I am sure there are some people out there who commit terrorist acts just for the reaction, but most people who gain recognition as a terrorist have some sort of statement to make, as did Marcus. Technically, I think all terrorists could be labeled "misunderstood" to some degree. It all depends on whether you support their cause and/or methods. If someone is convinced that Americans are all bad people, all problems stem from America, and the killing of Americans will be rewarded, then they may choose to commit such atrocities as we have all seen, yet they, personally, feel they are just in their actions.
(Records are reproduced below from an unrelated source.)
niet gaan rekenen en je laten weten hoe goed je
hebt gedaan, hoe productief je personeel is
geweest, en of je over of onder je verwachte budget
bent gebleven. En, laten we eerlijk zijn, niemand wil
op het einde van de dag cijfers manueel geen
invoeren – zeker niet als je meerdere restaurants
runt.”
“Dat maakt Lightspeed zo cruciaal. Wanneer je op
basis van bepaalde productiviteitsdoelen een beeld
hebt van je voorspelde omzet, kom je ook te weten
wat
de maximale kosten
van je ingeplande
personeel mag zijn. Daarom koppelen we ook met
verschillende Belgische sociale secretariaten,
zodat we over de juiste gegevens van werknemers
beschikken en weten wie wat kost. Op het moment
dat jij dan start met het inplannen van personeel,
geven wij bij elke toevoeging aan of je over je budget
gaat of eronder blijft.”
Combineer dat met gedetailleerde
Now, Marcus has targeted the DHS, and his methods are not nearly so lethal as what we have come to term terrorism, but he still causes mayhem in the lives of "innocents" just to make himself a more formidable opponent to his targeted enemy, the DHS. I am not making any claims as to his course of action being right or wrong, but I am saying that morality is relative. What is outwardly seen as terrorism, is vindication in the eyes of the terrorist(s).
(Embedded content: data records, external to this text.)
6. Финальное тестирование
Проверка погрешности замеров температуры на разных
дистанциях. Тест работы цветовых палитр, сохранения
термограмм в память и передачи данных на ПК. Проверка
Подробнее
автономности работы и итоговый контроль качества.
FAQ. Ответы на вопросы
What I find particularly interesting about the nature of terrorism is that it doesn't really seem to achieve its goal. In fact, it makes things harder on those who committed the acts because their malicious means beget stronger opposition. Marcus' case could have been brought to light by the journalist without him having to sabotage civilians in the meantime.

Ernest said...

I have issues with the term terrorism because it is such a nebulous thing and I'm not sure that there is an official definition that matches all of the various connotations that people have developed.
Marcus probably fits the basic meaning of the word in that he sparks fear* within a population. I don't think a lot of people would consider him a terrorist, though. He's a middle class white male who is fighting for truth and justice and the American Way(R); his profile screams the opposite of terrorist.
I guess my short answer is: maybe he is. Which is a totally unhelpful answer, but terrorism is hard for me to define. If he had failed at uncovering what the DHS had done or actually killed people, it might be easier to answer. As it stands now, I think it would be more apt to call him a popular upstart.

*I use fear here because terror is such a melodramatic word in this context that I couldn't bring myself to type it.

Mark Penner said...

This topic has particular resonance at the moment given the recent wikileaks scandal with Julian Assange. Princeton defines a terrorist as a person who is "a radical who employs terror as a political weapon." Using this definition I would argue that neither Marcus nor Assange are terrorists. It might be more accurate to describe them as anarcho-dissidents or some similar phrase.